Deadline

“The results won’t change if you wait.” Her voice came from the other side this time. I somehow managed not to look. I just sighed.

 

“Can you just appear already?”

 

“No. I’m sorry, but that’s your choice, not mine.”

 

“Okay. Right. Well… if you won’t appear, will you at least stay?”

 

I felt the ghost of her hand brush the back of my neck, there and gone in an instant. “Until the end. I promise.”

 

“Okay,” I said, and popped open the lid on the unit. “One…”

 

“Two…”

 

I slammed my hand flat on the metal pressure pad, triggering the needles to start their business. They bit deep, and I hissed, biting my tongue against the pain. I thought amplification was supposed to make this sort of thing easier. I didn’t feel any difference at all. Blood tests always hurt, but this one was worse than most, maybe because the unit was so primitive.

 

When the last of the needles disengaged, I pulled my hand away. The test unit beeped once and was silent. No lights, no alarms, nothing to indicate whether I’d passed or failed. Not that I really needed the confirmation that I was infected—“Get a bite, say good-night,” as they said when I was in training—but it still would have been nice. You were supposed to see your results. That was how the testing worked.

 

“Hey.” George put her hand on my shoulder. “Why don’t you go lie down? You’re exhausted.”

 

I shrugged her hand off. “No, I don’t want to sleep through this. If this is the end of me being me, I don’t want to miss it.” A thought struck me, and I chuckled bitterly. “I can’t be too far gone if I’m still hallucinating you, can I? You’re a pretty complicated delusion. Zombies probably can’t manage this quality of crazy.”

 

“Thanks a lot.”

 

“You’re welcome.”

 

She fell silent, and so did I. I was too tense to carry on a conversation, even with a dead person who lived only in my head. I’d just keep trying to pick a fight, and she’d keep trying to stop me, until we wound up screaming at each other and I spent the last minutes of my conscious life arguing with the one person I least wanted to argue with. I just wanted to know that she was there, and that I wasn’t going through this alone.

 

So I stared at the test unit instead of talking to her, willing it to develop lights and tell me what I needed to know. All I needed was for it to confirm that my life was over. Nothing difficult. Nothing any fucking toaster couldn’t manage these days.

 

I don’t know how long I sat there staring at the test unit, feeling my throat getting dryer and waiting for the other symptoms to set in. The difficulty breathing, the sensitivity to light, the murkiness of thought—all the little dividing lines that separated human from zombie. Dryness of the throat was only the beginning, and my training was extensive enough to tell me exactly what the progression would be.
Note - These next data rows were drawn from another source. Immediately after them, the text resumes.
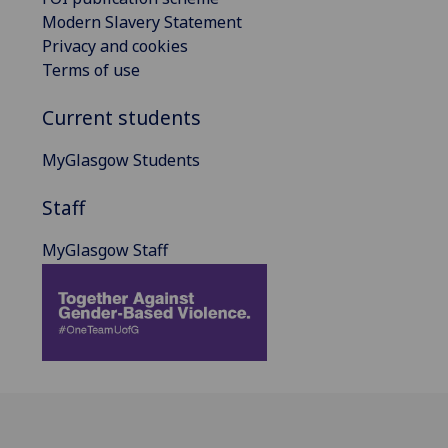
Modern Slavery Statement
Privacy and cookies
Terms of use
Current students
MyGlasgow Students
Staff
MyGlasgow Staff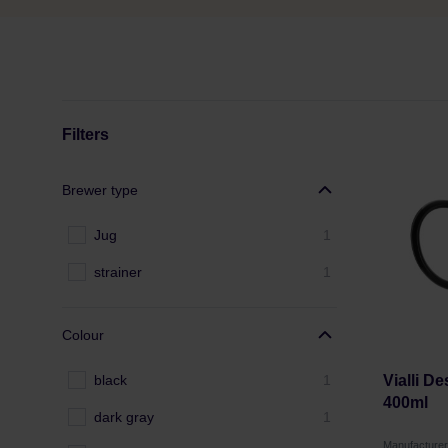
Filters
Brewer type
Jug
1
strainer
1
Colour
black
1
Vialli D
400ml
dark gray
1
Manufacture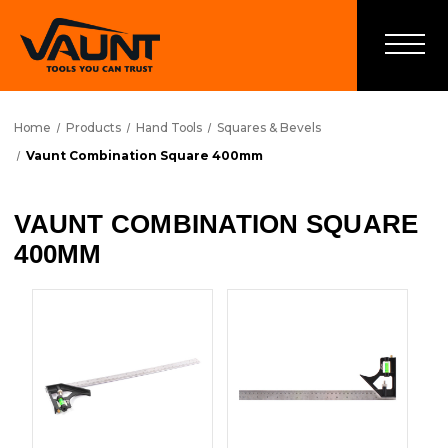
Home
Products
Hand Tools
Squares & Bevels
Vaunt Combination Square 400mm
VAUNT COMBINATION SQUARE
400MM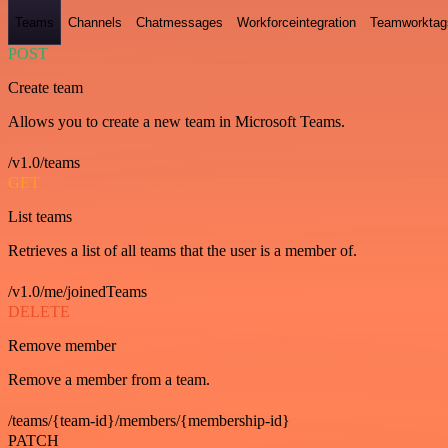
Teams
Channels
Chatmessages
Workforceintegration
Teamworktag
POST
Create team
Allows you to create a new team in Microsoft Teams.
/v1.0/teams
GET
List teams
Retrieves a list of all teams that the user is a member of.
/v1.0/me/joinedTeams
DELETE
Remove member
Remove a member from a team.
/teams/{team-id}/members/{membership-id}
PATCH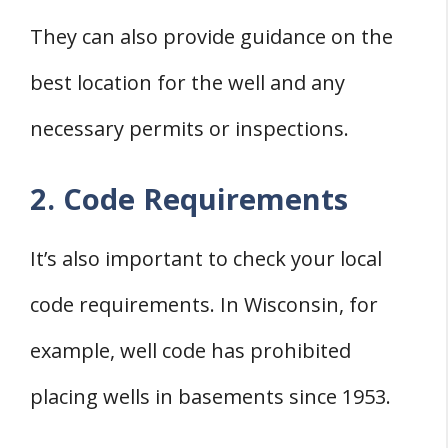
They can also provide guidance on the
best location for the well and any
necessary permits or inspections.
2. Code Requirements
It’s also important to check your local
code requirements. In Wisconsin, for
example, well code has prohibited
placing wells in basements since 1953.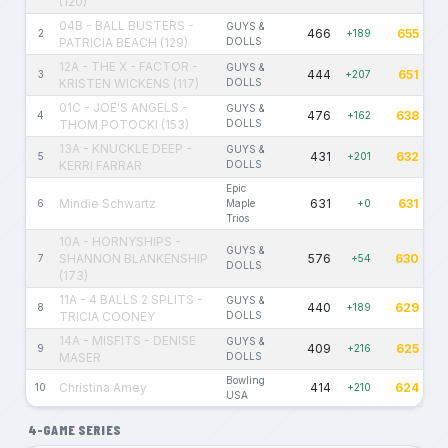
(120)
04B - BALL BUSTERS -
GUYS &
466
655
2
+189
PATRICIA BEACH (129)
DOLLS
12A - THE X - FACTOR -
GUYS &
444
651
3
+207
KRISTEN WICKENS (117)
DOLLS
01C - JOE'S ANGELS -
GUYS &
476
638
4
+162
THOM POTOCKI (153)
DOLLS
13A - KNUCKLE DEEP -
GUYS &
431
632
5
+201
KERRI FARRAR
DOLLS
Epic
Mindie Schwartz
631
631
6
Maple
+0
Trios
10A - HORNYSHIPS -
GUYS &
SHANNON BLANKENSHIP
576
630
7
+54
DOLLS
(173)
11A - 4 BALLS 2 SPLITS -
GUYS &
440
629
8
+189
TRICIA COONEY
DOLLS
14A - MISFITS - DENISE
GUYS &
409
625
9
+216
MASER
DOLLS
Bowling
Christina Amey
414
624
10
+210
USA
4-GAME SERIES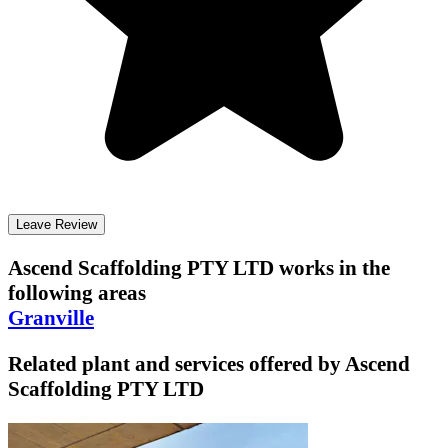
Leave Review
Ascend Scaffolding PTY LTD
works in the
following areas
Granville
Related plant and services offered by
Ascend
Scaffolding PTY LTD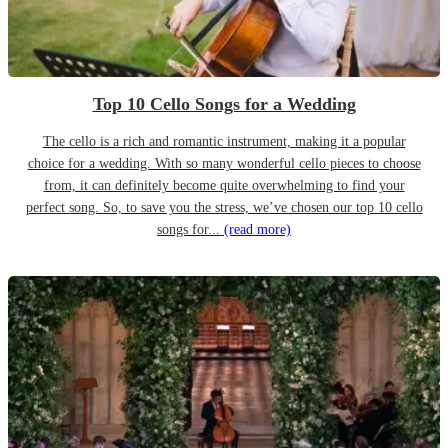
Top 10 Cello Songs for a Wedding
The cello is a rich and romantic instrument, making it a popular
choice for a wedding. With so many wonderful cello pieces to choose
from, it can definitely become quite overwhelming to find your
perfect song. So, to save you the stress, we’ve chosen our top 10 cello
songs for...
(read more)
Every little step along the way.

 

The door opened.

 

My head snapped up, tensing as I waited for the gunmen to enter. I wondered whether they’d send Becks to shoot me; I wondered whether she’d insist. We’d been colleagues for a long time, and Irwins tend to view shooting infected comrades as part of the job. It’s a sign of respect.

 

Dr. Abbey stepped into the room.

 

I stopped breathing for a second, eyes going wide. They went even wider as Joe pushed past her, his tail wagging wildly from side to side. “You’re going to let him be in here while you put me down?” I asked. “That’s cold. I mean, not that I’m one to judge, but that’s cold.”

 

Dr. Abbey smiled. “Hello, Shaun.” She shut the door behind herself, waiting until the locks finished hissing before she walked over to the other side of the table. She was carrying a folding chair, which she set up and sank into, watching me the whole time. “How are you feeling?”

 

“You shouldn’t be in here,” I said. Joe walked around the table and shoved his enormous head into my crotch in canine greeting. I barely remembered the blood on my hand in time to stop myself from pushing him away. “This isn’t safe.”

 

“Oh, right. You’re contagious.” She reached into the pocket of her lab coat, pulling out a can of Coke and putting it down on the table between us. “You must be thirsty. You’ve been sitting in here for a while.” I stared at her. “No, really, open the can. I want to see how good your manual dexterity is.”

 

Still staring, I reached out and picked up the can. Its cold heaviness was soothing, even before I popped the tab, closed my eyes, and took a long, freezing drink. It was the best thing I’d ever tasted, sugary syrupy sweetness and all.

 

Dr. Abbey was watching me intently when I opened my eyes. “How’s the throat feeling, Shaun?” she asked.